Record excerpts START

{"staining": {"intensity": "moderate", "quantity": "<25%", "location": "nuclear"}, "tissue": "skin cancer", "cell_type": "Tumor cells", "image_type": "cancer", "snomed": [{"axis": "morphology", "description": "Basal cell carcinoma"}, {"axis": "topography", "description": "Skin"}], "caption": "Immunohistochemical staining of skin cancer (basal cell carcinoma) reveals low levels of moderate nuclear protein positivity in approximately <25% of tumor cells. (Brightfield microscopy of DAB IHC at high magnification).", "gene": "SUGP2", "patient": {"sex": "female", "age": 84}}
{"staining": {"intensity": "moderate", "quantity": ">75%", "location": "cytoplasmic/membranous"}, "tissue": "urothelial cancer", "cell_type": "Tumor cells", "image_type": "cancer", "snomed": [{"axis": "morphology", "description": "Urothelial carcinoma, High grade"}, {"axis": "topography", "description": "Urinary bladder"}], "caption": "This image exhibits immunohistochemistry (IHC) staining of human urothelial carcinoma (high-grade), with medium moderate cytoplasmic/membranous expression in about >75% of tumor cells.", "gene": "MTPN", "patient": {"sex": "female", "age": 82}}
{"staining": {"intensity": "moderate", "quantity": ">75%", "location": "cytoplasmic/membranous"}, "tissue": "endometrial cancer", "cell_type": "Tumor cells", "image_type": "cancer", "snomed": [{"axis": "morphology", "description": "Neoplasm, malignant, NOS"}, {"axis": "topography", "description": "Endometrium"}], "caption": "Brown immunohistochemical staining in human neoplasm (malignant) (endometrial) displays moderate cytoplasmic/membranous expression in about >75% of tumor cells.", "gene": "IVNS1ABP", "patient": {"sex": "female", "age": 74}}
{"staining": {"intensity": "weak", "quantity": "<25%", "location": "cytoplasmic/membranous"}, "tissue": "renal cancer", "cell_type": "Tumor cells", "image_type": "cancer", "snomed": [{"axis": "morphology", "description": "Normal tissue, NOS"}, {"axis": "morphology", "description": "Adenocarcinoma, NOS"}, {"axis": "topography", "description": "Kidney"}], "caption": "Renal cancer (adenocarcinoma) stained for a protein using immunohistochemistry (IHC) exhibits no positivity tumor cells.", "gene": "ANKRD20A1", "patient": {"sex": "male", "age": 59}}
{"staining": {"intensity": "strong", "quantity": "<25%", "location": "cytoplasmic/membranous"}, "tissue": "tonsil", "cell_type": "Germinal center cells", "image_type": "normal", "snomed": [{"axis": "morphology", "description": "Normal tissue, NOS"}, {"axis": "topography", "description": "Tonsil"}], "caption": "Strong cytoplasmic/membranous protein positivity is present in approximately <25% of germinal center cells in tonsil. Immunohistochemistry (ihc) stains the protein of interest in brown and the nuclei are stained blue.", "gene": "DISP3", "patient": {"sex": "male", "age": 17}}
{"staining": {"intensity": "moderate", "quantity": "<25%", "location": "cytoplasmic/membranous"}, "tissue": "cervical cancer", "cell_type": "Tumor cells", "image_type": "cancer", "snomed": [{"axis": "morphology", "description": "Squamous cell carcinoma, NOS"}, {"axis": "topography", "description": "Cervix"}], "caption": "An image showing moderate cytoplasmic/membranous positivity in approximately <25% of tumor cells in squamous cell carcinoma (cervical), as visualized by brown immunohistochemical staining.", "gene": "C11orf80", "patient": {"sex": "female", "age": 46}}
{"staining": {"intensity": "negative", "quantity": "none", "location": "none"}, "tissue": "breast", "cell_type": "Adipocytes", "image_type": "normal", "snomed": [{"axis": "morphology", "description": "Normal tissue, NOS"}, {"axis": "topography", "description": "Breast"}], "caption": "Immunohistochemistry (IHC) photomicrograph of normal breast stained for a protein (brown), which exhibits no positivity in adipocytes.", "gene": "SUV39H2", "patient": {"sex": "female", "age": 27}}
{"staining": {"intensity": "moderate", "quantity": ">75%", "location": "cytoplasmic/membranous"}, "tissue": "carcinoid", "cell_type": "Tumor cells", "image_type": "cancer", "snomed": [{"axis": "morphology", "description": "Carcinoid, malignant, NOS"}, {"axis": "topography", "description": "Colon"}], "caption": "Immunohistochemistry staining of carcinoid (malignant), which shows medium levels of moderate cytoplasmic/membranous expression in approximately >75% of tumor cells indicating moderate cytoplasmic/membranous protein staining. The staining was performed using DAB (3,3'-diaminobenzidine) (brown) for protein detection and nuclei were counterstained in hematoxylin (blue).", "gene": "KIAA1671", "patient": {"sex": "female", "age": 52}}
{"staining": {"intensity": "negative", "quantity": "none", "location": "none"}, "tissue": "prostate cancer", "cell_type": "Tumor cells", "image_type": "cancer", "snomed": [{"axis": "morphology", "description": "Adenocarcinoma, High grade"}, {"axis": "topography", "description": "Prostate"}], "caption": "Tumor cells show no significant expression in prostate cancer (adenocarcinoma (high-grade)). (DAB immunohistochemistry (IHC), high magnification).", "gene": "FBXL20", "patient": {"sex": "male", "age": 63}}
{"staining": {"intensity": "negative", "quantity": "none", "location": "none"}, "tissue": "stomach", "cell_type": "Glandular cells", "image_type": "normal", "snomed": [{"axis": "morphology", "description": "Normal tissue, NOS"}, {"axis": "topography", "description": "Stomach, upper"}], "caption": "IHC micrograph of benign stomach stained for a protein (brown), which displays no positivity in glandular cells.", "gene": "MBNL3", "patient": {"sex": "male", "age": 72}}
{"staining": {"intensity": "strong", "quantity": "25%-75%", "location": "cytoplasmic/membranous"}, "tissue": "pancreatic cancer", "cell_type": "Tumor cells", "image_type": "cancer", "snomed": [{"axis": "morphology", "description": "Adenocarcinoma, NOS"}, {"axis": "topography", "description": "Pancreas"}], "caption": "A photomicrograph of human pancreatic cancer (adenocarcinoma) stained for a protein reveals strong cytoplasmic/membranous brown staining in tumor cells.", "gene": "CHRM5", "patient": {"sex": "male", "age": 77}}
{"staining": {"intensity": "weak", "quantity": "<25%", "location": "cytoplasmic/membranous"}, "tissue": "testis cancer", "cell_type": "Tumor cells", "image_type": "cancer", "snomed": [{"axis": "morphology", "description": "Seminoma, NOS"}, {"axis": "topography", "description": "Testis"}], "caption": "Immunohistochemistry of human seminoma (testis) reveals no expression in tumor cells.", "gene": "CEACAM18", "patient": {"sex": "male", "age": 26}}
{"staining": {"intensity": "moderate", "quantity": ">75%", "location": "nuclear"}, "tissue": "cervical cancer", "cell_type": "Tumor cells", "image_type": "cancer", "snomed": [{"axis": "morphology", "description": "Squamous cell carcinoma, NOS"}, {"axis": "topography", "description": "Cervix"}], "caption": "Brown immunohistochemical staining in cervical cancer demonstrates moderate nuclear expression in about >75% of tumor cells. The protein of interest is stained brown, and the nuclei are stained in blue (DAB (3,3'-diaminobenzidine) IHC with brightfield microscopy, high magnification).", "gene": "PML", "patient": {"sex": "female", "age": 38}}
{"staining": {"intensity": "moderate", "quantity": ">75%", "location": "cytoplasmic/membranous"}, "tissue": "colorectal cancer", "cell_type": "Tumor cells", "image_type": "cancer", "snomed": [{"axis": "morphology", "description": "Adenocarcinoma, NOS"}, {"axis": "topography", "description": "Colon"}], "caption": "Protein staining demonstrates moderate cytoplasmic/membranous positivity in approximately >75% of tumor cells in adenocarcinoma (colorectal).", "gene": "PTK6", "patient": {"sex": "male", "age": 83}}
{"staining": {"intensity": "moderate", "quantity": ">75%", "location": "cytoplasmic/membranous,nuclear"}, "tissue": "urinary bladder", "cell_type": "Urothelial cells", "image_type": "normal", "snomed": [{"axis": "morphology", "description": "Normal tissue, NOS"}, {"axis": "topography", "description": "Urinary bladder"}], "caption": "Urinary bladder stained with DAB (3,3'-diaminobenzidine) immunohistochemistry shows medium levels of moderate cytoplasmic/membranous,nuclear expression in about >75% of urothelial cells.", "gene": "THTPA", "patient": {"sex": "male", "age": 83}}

Record excerpts END

▶ What you should do
Identify each line in the records above that contains the word "cervical", and copy it out in full.

▶ Answer to this task
{"staining": {"intensity": "moderate", "quantity": "<25%", "location": "cytoplasmic/membranous"}, "tissue": "cervical cancer", "cell_type": "Tumor cells", "image_type": "cancer", "snomed": [{"axis": "morphology", "description": "Squamous cell carcinoma, NOS"}, {"axis": "topography", "description": "Cervix"}], "caption": "An image showing moderate cytoplasmic/membranous positivity in approximately <25% of tumor cells in squamous cell carcinoma (cervical), as visualized by brown immunohistochemical staining.", "gene": "C11orf80", "patient": {"sex": "female", "age": 46}}
{"staining": {"intensity": "moderate", "quantity": ">75%", "location": "nuclear"}, "tissue": "cervical cancer", "cell_type": "Tumor cells", "image_type": "cancer", "snomed": [{"axis": "morphology", "description": "Squamous cell carcinoma, NOS"}, {"axis": "topography", "description": "Cervix"}], "caption": "Brown immunohistochemical staining in cervical cancer demonstrates moderate nuclear expression in about >75% of tumor cells. The protein of interest is stained brown, and the nuclei are stained in blue (DAB (3,3'-diaminobenzidine) IHC with brightfield microscopy, high magnification).", "gene": "PML", "patient": {"sex": "female", "age": 38}}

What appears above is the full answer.